Tout le secret se decouvrit.
Well; we must take this glimpse, such as it is, into the interior of the
young man,--fine buoyant, pungent German spirit, roadways for it very
bad, and universal rain-torrents falling, yet with coruscations from
a higher quarter;--and you can forget, if need be, the "Literature"
of this young Majesty, as you would a staccato on the flute by him! In
after months, on new occasion rising, "there was no end to his gibings
and bitter pleasantries on the ridiculous reception Broglio had given
him at Strasburg," says Valori, [_Memoires,_ i. 88.]--of which this
Doggerel itself offers specimen.

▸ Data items
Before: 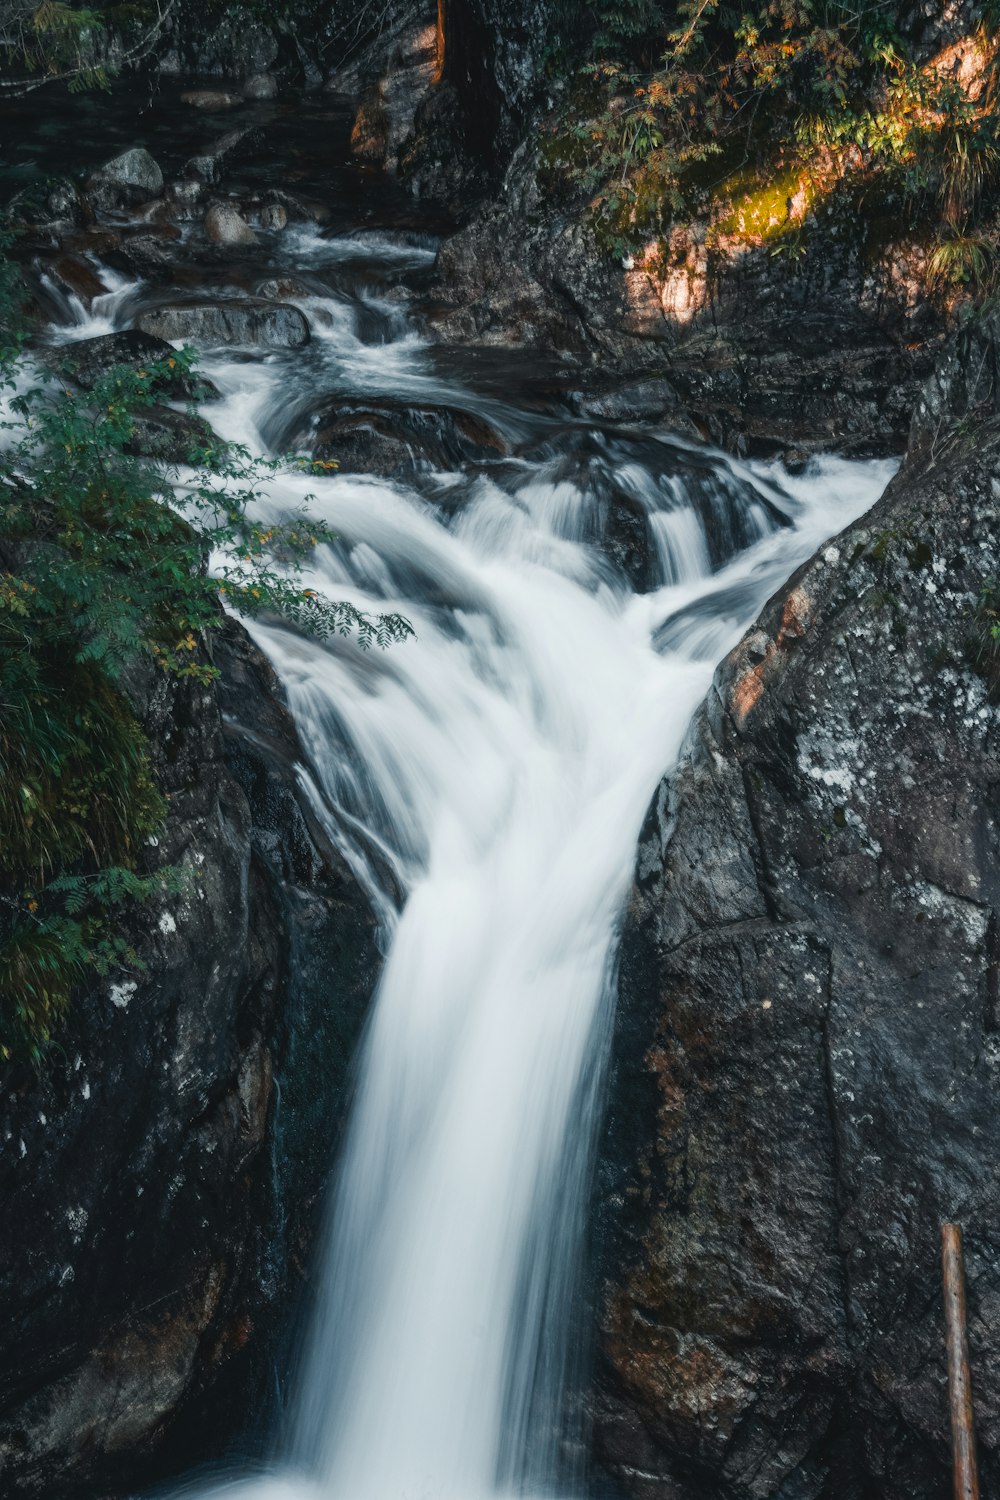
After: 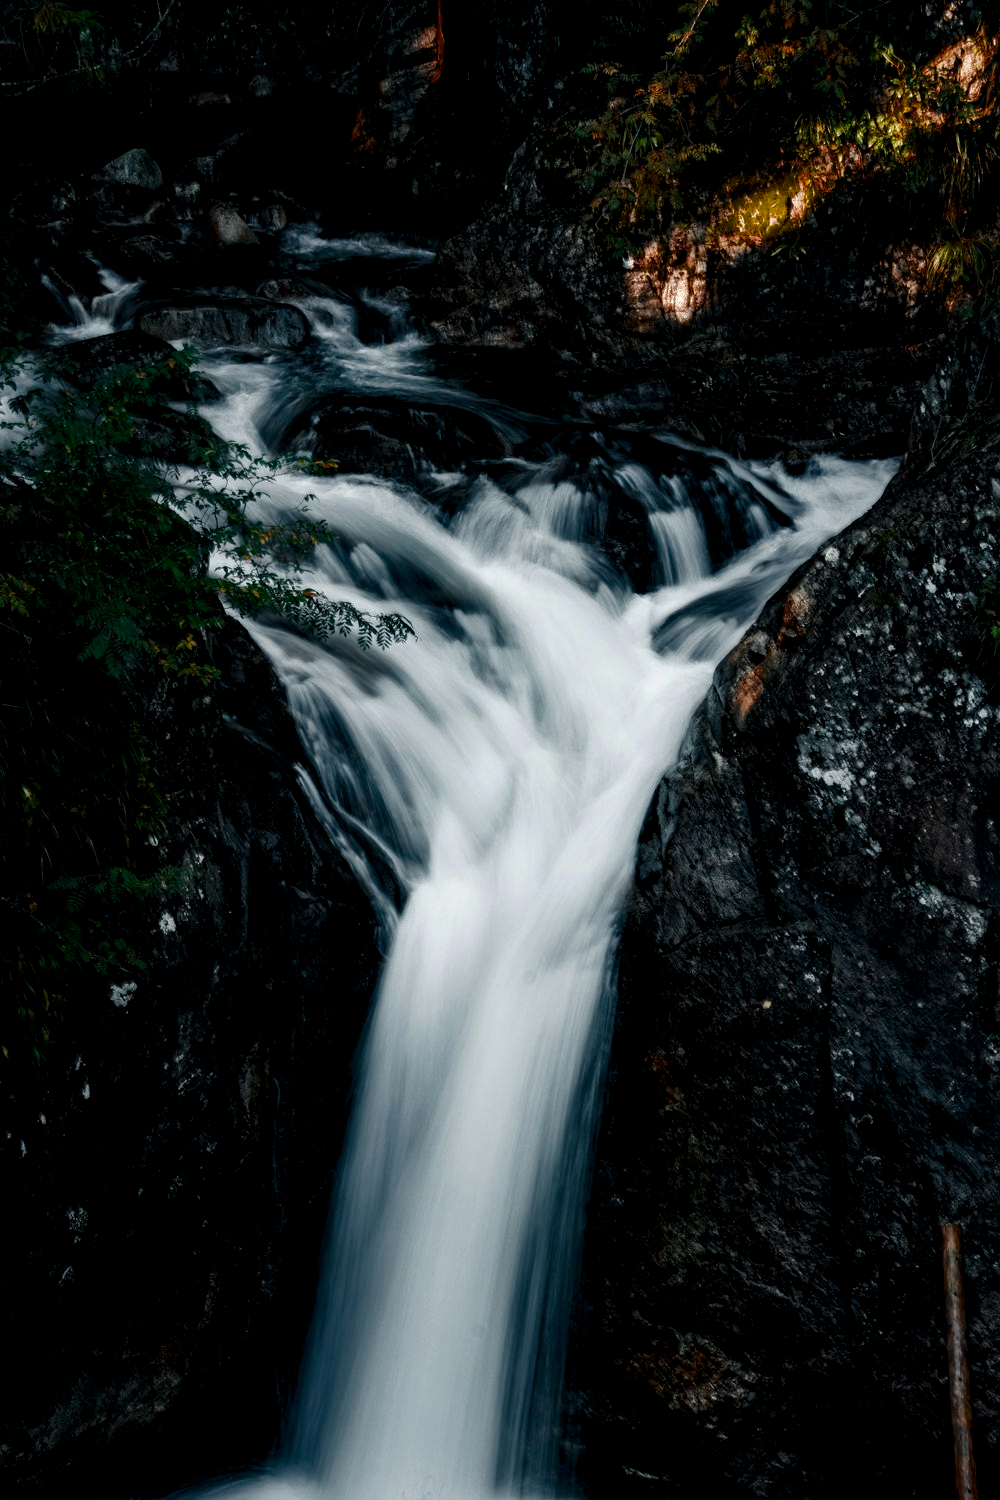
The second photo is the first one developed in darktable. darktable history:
contrast brightness saturation: brightness -0.52
haze removal: strength 0.12, distance 0.25, compatibility mode true, adaptive false
rgb levels: levels [[0.029, 0.461, 0.922], [0, 0.5, 1], [0, 0.5, 1]]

▸ Short task A
Transcribe the Strasburg passage, starting at "Well; we must" and ending at "itself offers specimen.".
▸ Short task B
Decide whether each statement agrees with the Strasburg passage, answering yes or no and quoting the words that settle it: (i) Valori is given as the source for the remark about gibings over Broglio's reception at Strasburg. (ii) The roadways for the young man's spirit are described as very good. (iii) The Doggerel is said to offer a specimen of those gibings and pleasantries.

▸ Full output A
Well; we must take this glimpse, such as it is, into the interior of the
young man,--fine buoyant, pungent German spirit, roadways for it very
bad, and universal rain-torrents falling, yet with coruscations from
a higher quarter;--and you can forget, if need be, the "Literature"
of this young Majesty, as you would a staccato on the flute by him! In
after months, on new occasion rising, "there was no end to his gibings
and bitter pleasantries on the ridiculous reception Broglio had given
him at Strasburg," says Valori, [_Memoires,_ i. 88.]--of which this
Doggerel itself offers specimen.

▸ Full output B
(i) Yes: "says Valori"
(ii) No: "roadways for it very bad"
(iii) Yes: "of which this Doggerel itself offers specimen"